Buffini came to San Diego in 1986 and began selling real estate for ReMax, the nation's largest broker. Buffini hated the usual system of finding clients -- cold-calling and knocking on doors -- so he tried his own: he asked those with whom he'd already worked for referrals. Buffini began sending clients tokens of appreciation each month as well as personal notes. Or he made a home visit -- a pop-by, as he calls it -- bringing along a gift -- an item of value, as he calls it -- like a dish towel or a bag of nuts or a screwdriver with a note, "Don't get screwed by another realtor.
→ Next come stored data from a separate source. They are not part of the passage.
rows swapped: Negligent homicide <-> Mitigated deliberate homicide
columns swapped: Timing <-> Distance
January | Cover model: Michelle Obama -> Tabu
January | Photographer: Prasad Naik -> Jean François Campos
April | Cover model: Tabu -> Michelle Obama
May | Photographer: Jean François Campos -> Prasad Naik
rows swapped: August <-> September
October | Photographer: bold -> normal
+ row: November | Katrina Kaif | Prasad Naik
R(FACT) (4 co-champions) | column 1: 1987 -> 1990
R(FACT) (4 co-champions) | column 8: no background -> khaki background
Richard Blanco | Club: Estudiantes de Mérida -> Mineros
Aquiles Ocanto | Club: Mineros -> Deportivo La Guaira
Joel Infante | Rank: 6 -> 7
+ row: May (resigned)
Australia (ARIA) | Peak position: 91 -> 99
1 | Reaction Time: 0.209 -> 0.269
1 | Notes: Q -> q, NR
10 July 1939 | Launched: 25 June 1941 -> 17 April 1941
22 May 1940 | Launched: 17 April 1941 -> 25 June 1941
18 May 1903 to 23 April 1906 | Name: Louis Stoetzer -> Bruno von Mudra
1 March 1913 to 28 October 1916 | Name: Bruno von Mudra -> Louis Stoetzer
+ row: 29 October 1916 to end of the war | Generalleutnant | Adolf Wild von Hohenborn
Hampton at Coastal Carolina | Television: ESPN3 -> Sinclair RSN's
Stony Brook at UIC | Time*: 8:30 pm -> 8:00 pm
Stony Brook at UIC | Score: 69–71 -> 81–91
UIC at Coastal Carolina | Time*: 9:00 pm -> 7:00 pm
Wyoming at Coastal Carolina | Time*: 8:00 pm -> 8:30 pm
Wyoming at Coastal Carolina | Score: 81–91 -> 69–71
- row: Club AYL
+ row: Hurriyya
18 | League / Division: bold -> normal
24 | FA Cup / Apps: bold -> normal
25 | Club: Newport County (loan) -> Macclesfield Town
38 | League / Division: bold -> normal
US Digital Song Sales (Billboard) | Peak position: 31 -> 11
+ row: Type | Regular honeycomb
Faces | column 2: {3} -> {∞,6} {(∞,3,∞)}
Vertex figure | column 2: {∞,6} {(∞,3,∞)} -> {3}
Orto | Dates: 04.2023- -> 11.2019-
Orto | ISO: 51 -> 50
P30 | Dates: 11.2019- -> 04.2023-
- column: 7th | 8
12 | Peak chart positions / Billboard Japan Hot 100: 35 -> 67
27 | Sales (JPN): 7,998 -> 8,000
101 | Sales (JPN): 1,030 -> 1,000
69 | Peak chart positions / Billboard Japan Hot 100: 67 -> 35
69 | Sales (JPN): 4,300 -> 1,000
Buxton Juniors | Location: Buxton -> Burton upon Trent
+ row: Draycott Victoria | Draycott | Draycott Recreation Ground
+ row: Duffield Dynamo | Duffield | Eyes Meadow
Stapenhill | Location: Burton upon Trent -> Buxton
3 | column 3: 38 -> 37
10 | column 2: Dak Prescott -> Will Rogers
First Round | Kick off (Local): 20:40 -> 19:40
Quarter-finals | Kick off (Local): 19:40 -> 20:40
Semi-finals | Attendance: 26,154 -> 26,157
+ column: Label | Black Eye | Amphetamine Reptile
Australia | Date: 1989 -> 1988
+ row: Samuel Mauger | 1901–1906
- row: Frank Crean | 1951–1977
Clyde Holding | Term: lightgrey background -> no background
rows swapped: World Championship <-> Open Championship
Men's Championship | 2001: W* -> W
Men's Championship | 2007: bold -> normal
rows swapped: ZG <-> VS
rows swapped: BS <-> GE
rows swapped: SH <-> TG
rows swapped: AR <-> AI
Oh, By the Way" (a phrase he's trademarked), "I'm never too busy for your referrals." One Buffini-coached agent, Angelina Feichko, hosts a "team pop-by" at Easter. According to Buffini's "Coaching Guide," published monthly in RISMedia's RealEstate magazine, she and her four female employees dress in white and "show up at a client's house in a minivan and jump out with our Easter bunny ears, delivering an Easter egg hunt directly to the client." Buffini hoped that such active reminders to his clients would mean they'd remember to refer their friends and family to him.

They did, by the truckload, and he became ReMax's biggest salesman. Next, Buffini decided to systemize his referral method and sell it to real estate agents. At first he sold the referral system as a program. Each month an agent pays for a gift package that contains items of value and Hallmark cards. Each month the agent delivers the gifts and cards, on which a personal note is inscribed, to the client. While gifts and notes may keep the agent in the client's thoughts, Buffini soon discovered that this would not, of itself, boost an agent's sales. Buffini needed a better sense of how the real estate agents he was helping were wired, perhaps to rewire them to be as positive and as dedicated as he was. So he and one of his brothers (all four have relocated to San Diego from Dublin and work at the company) developed the "heritage profile." According to Buffini's website, this "personality assessment" tool profiles an individual's "natural gifts and abilities"; it's used to "reveal how [agents] communicate, work, learn, and focus" and to target "the areas that can naturally trip you up."